Isaac stared down the trail. Follow it long enough up into the trees that covered the side of the mountain, and it branched out. The official trail carried on toward the summit of what the locals called Hard Ass Pass and were rarely dumb enough to test, because it got dangerous, fast, up there. Other paths wound around as they pleased. Many led out to the farthest, most off-grid homesteads and cabins.

Like the one where Isaac’s grumpy, people-hating uncle Theo lived. With his thoughts, like Madeleine had said. That, and his own personal arsenal.

Isaac highly doubted Caradine had headed there.

But beyond the various, little-traveled trails that led to all the survivalist enthusiasts who called this island home was another path that dead-ended in a tiny inlet. Where Theo and some of the other locals who preferred not to deal with people in town—or having agents ofthe man, like the Grizzly Harbor harbormaster, knowing their business—kept their boats.

If Isaac was going to sneak out of Grizzly Harbor and then off the island, without being seen and withoutaccess to the various toys he had at his disposal thanks to Alaska Force, that was how he’d do it.

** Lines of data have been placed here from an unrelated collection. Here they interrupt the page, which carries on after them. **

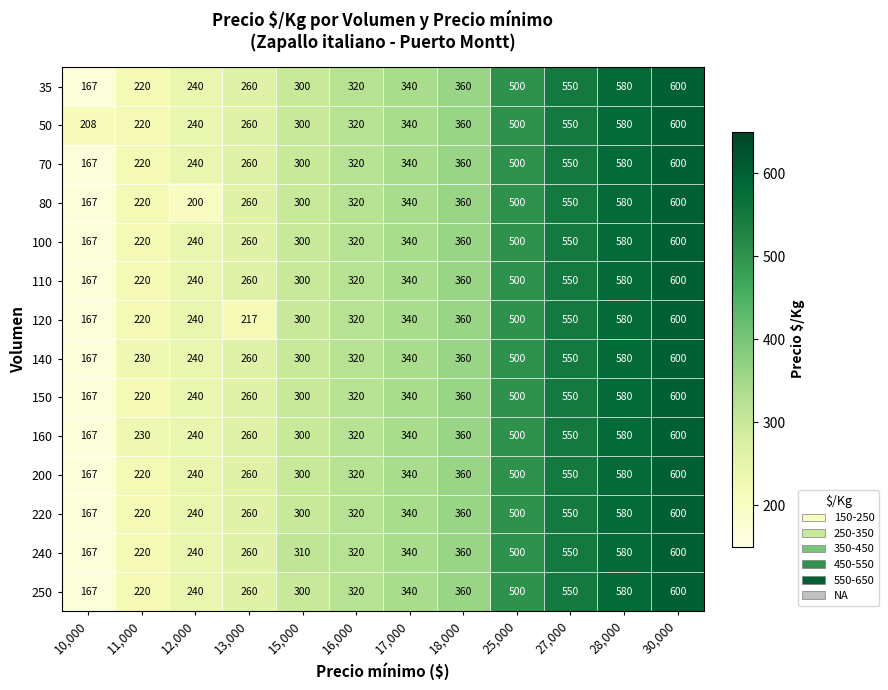

Which category has the lowest value across all series?

10,000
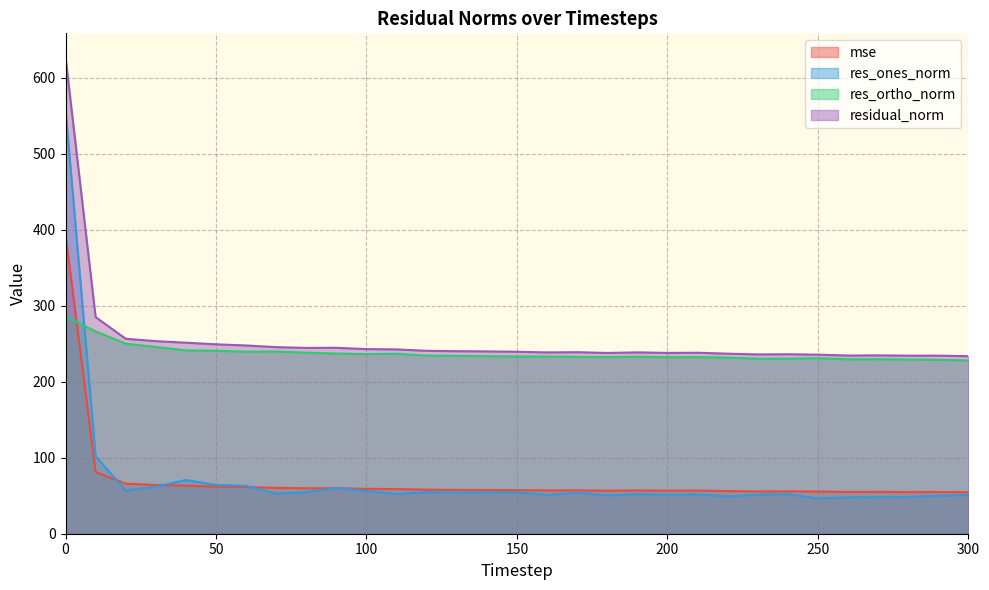

Which has a higher value, 170 or 290?

170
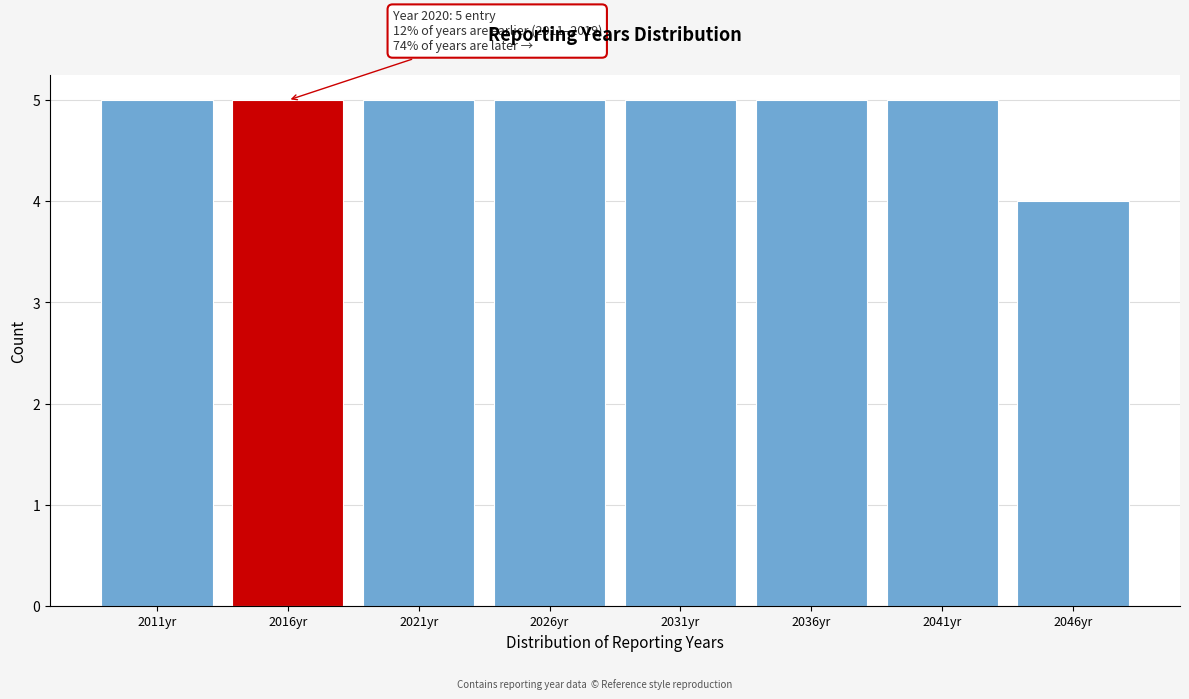

Reading left to right, extract all data points from this chart.

5	5	5	5	5	5	5	4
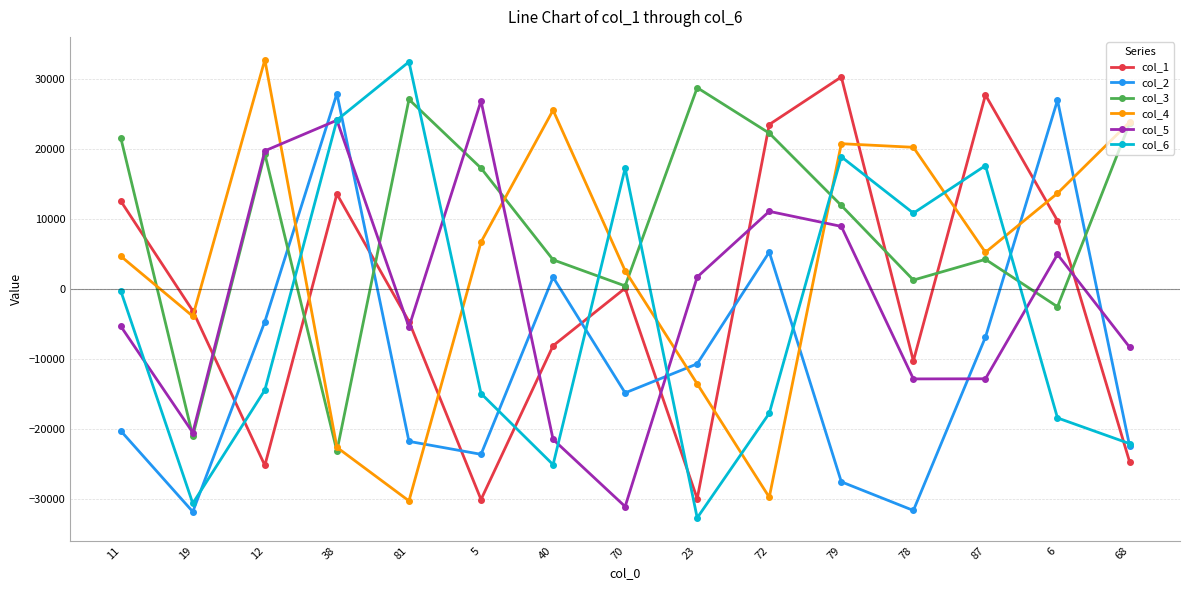

Is the value of col_6 at 12 greater than the value of col_1 at 40?

No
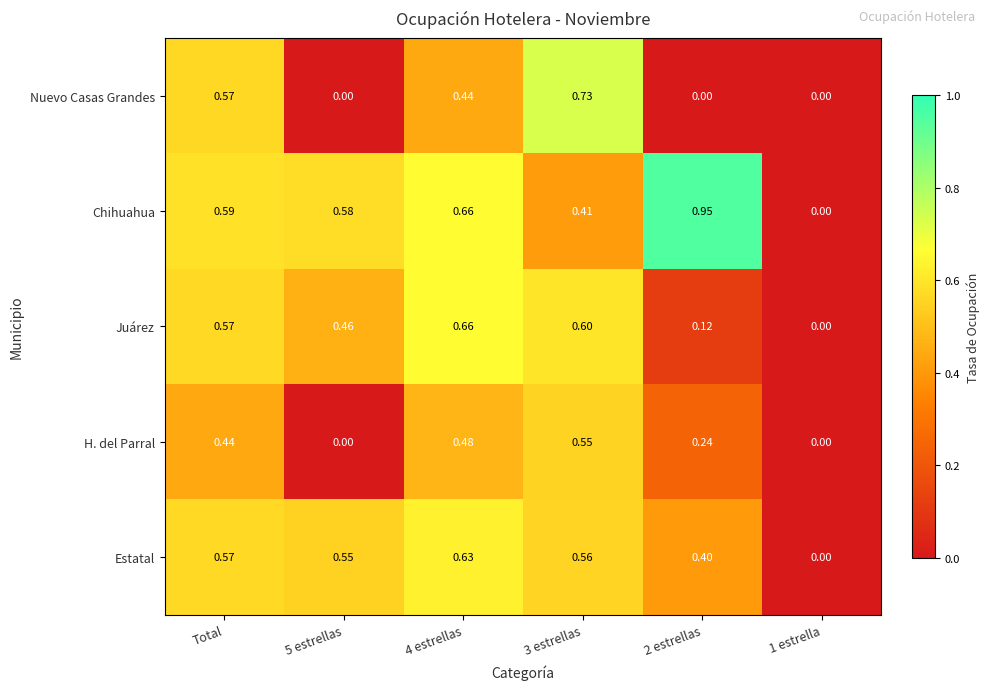

Which series has the largest total across all categories?

Chihuahua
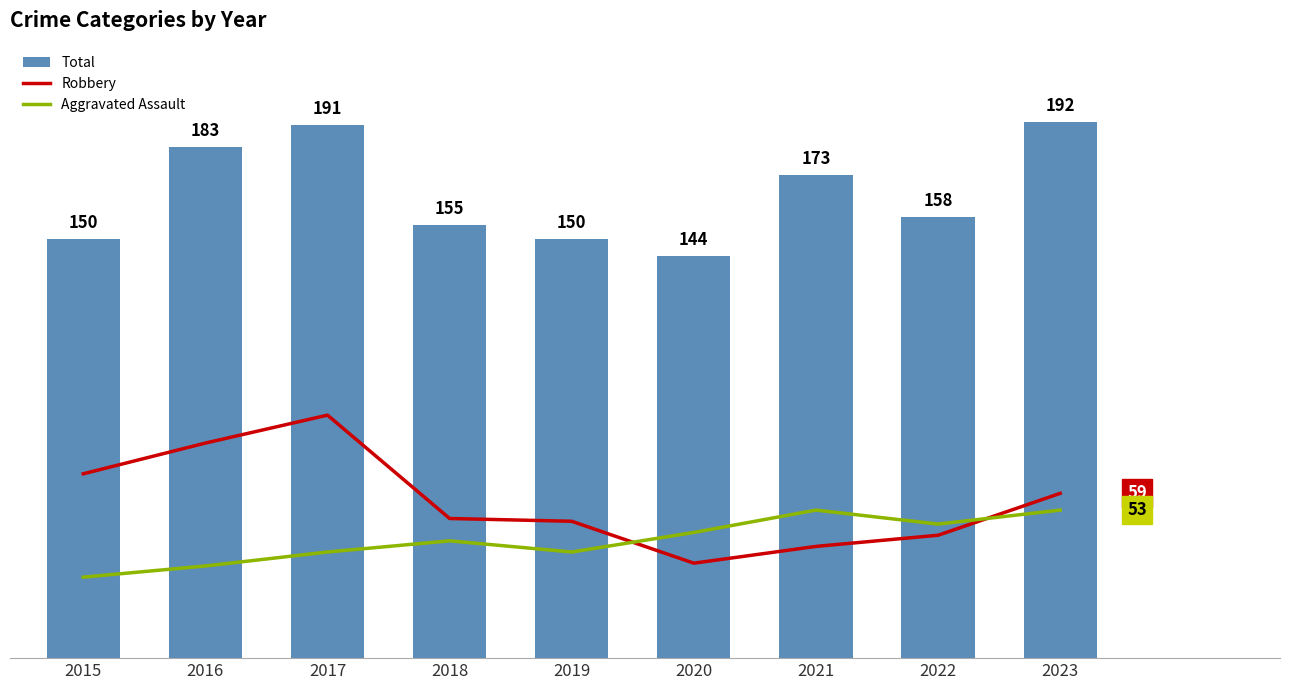

What is the difference between the Robbery values at 2023 and 2018?

9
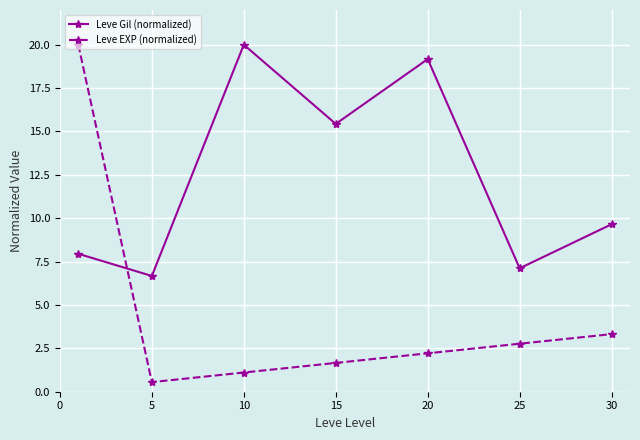

How many interior local valleys does the Leve EXP (normalized) series have?

1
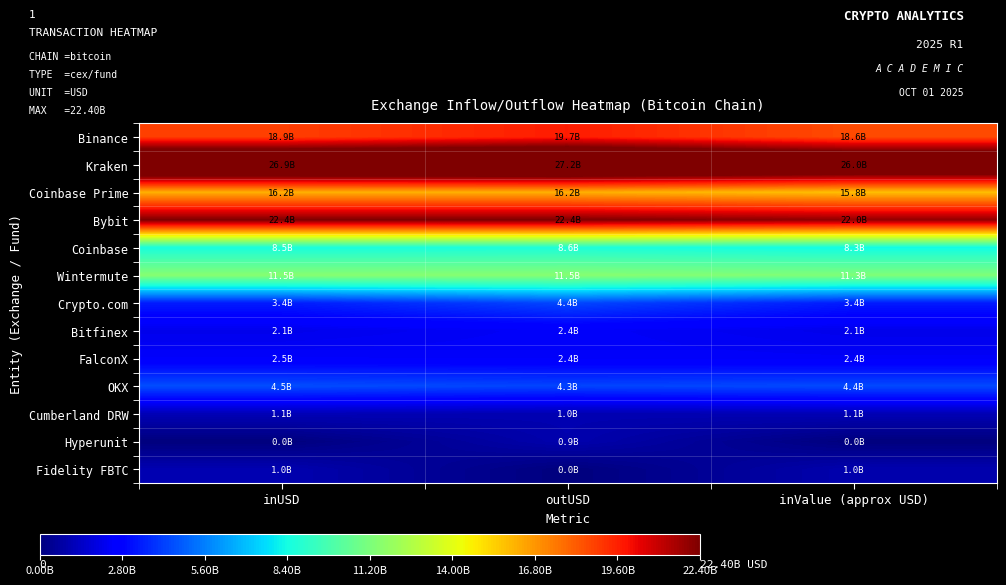

Reading left to right, what are all the values shown in this chart?

Binance: inUSD=18876221862.0	outUSD=19689690181.0	inValue (approx USD)=18561129733.9
Kraken: inUSD=26906415016.0	outUSD=27158985821.0	inValue (approx USD)=26036145570.0
Coinbase Prime: inUSD=16179959661.7	outUSD=16182090694.1	inValue (approx USD)=15806266135.5
Bybit: inUSD=22398589207.7	outUSD=22392253058.9	inValue (approx USD)=22014959670.0
Coinbase: inUSD=8521702826.2	outUSD=8641320025.9	inValue (approx USD)=8331783210.0
Wintermute: inUSD=11499219961.1	outUSD=11509103539.6	inValue (approx USD)=11303998020.0
Crypto.com: inUSD=3416079977.7	outUSD=4393878491.1	inValue (approx USD)=3399604770.0
Bitfinex: inUSD=2145466346.3	outUSD=2426307375.7	inValue (approx USD)=2130431880.0
FalconX: inUSD=2465818884.6	outUSD=2433681545.5	inValue (approx USD)=2389075200.0
OKX: inUSD=4507011668.5	outUSD=4310655707.6	inValue (approx USD)=4433171280.0
Cumberland DRW: inUSD=1103595311.7	outUSD=998695513.7	inValue (approx USD)=1080448470.0
Hyperunit: inUSD=0.0	outUSD=949759752.6	inValue (approx USD)=0.0
Fidelity FBTC: inUSD=983853408.3	outUSD=0.0	inValue (approx USD)=956732310.0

He’d steal a boat, but unlike the idiots who’d thrown that pipe bomb through Caradine’s window, he wouldn’t hit the open water. He’d stick to the rugged coast, find a hidden cove on a neighboring island, and hunker down until daylight. When there would be enough fishing vessels out there that it was worth the gamble that Alaska Force wouldn’t catch him before he made it to a better boat. Like the Alaska Marine Highway ferry that could take him out of here and all the way down to the Lower 48, if he liked.

“I don’t think Caradine lit her own restaurant on fire,” he said to Jonas now. “But she sure was prepared for it to happen. Practiced for it, even, if that climb down two stories is any indication.”

“Looks that way.”

And those threads braided up tight inside him seemed to ignite.

There were the things he knew about her. The things he’d long suspected. This long, maddening dance of theirs had already gone on for what felt to him like too many lifetimes.

“Bring her back safe,” Jonas said gruffly when Isaac started down the trail to confirm his first set of suspicions.

“I will,” Isaac promised him.

He’d bring her back, all right.

But how safe she stayed while he did it was going to be entirely up to her.